**Provided data**

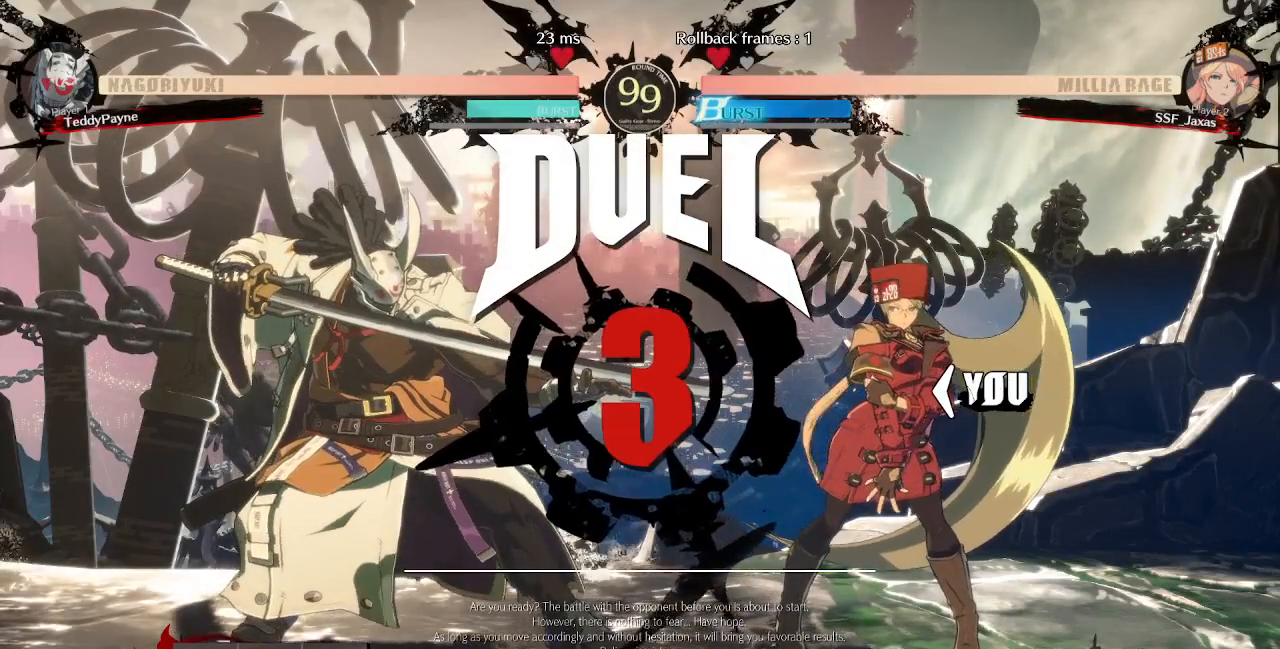
{"dt_ms": 500, "buttons": [], "events": [[17, "DPAD_UP", "down"], [33, "DPAD_RIGHT", "down"], [117, "DPAD_RIGHT", "up"], [117, "DPAD_UP", "up"]]}
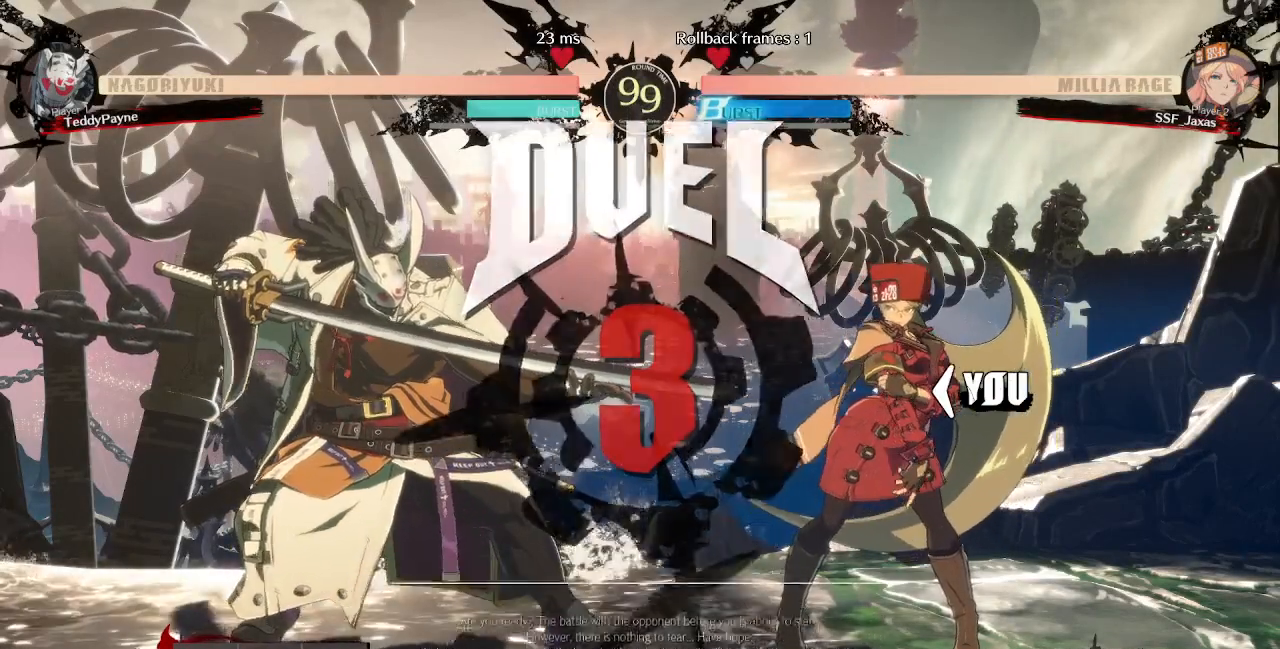
{"dt_ms": 500, "buttons": [], "events": []}
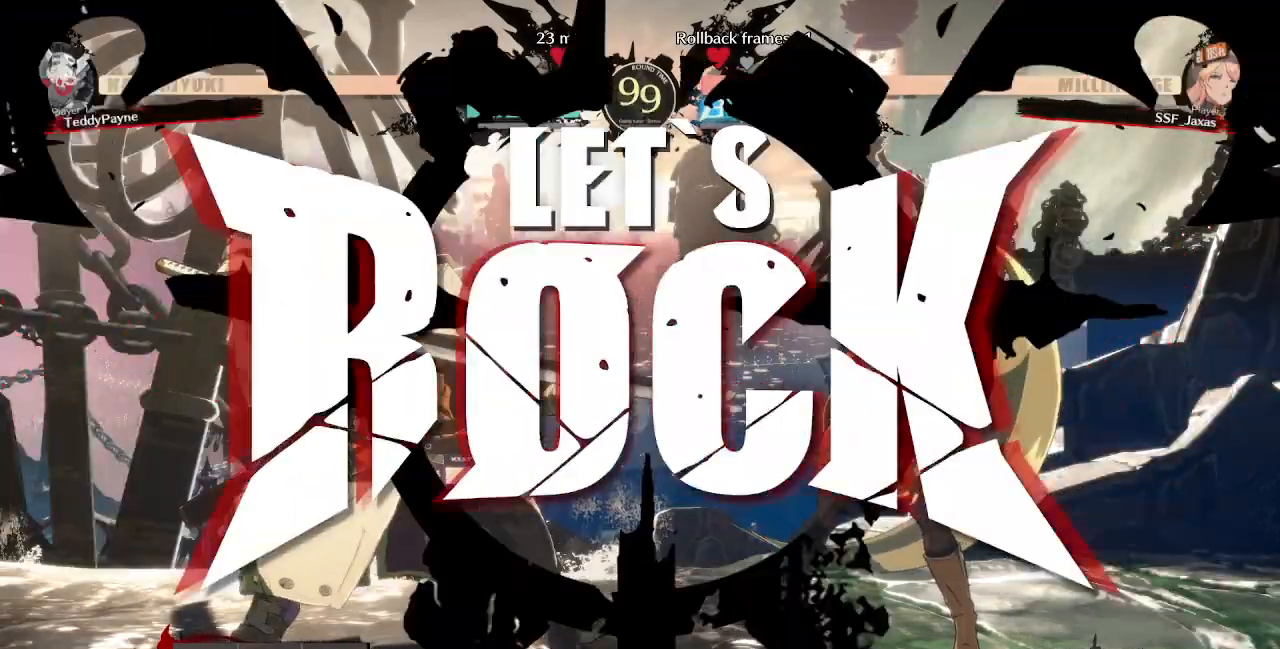
{"dt_ms": 500, "buttons": ["DPAD_RIGHT"], "events": [[333, "DPAD_RIGHT", "down"], [383, "DPAD_RIGHT", "up"], [450, "DPAD_RIGHT", "down"]]}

**What you should do**
Retype the listing above exactly, pictures excluded.

**Solution for this exercise**
{"dt_ms": 500, "buttons": [], "events": [[17, "DPAD_UP", "down"], [33, "DPAD_RIGHT", "down"], [117, "DPAD_RIGHT", "up"], [117, "DPAD_UP", "up"]]}
{"dt_ms": 500, "buttons": [], "events": []}
{"dt_ms": 500, "buttons": ["DPAD_RIGHT"], "events": [[333, "DPAD_RIGHT", "down"], [383, "DPAD_RIGHT", "up"], [450, "DPAD_RIGHT", "down"]]}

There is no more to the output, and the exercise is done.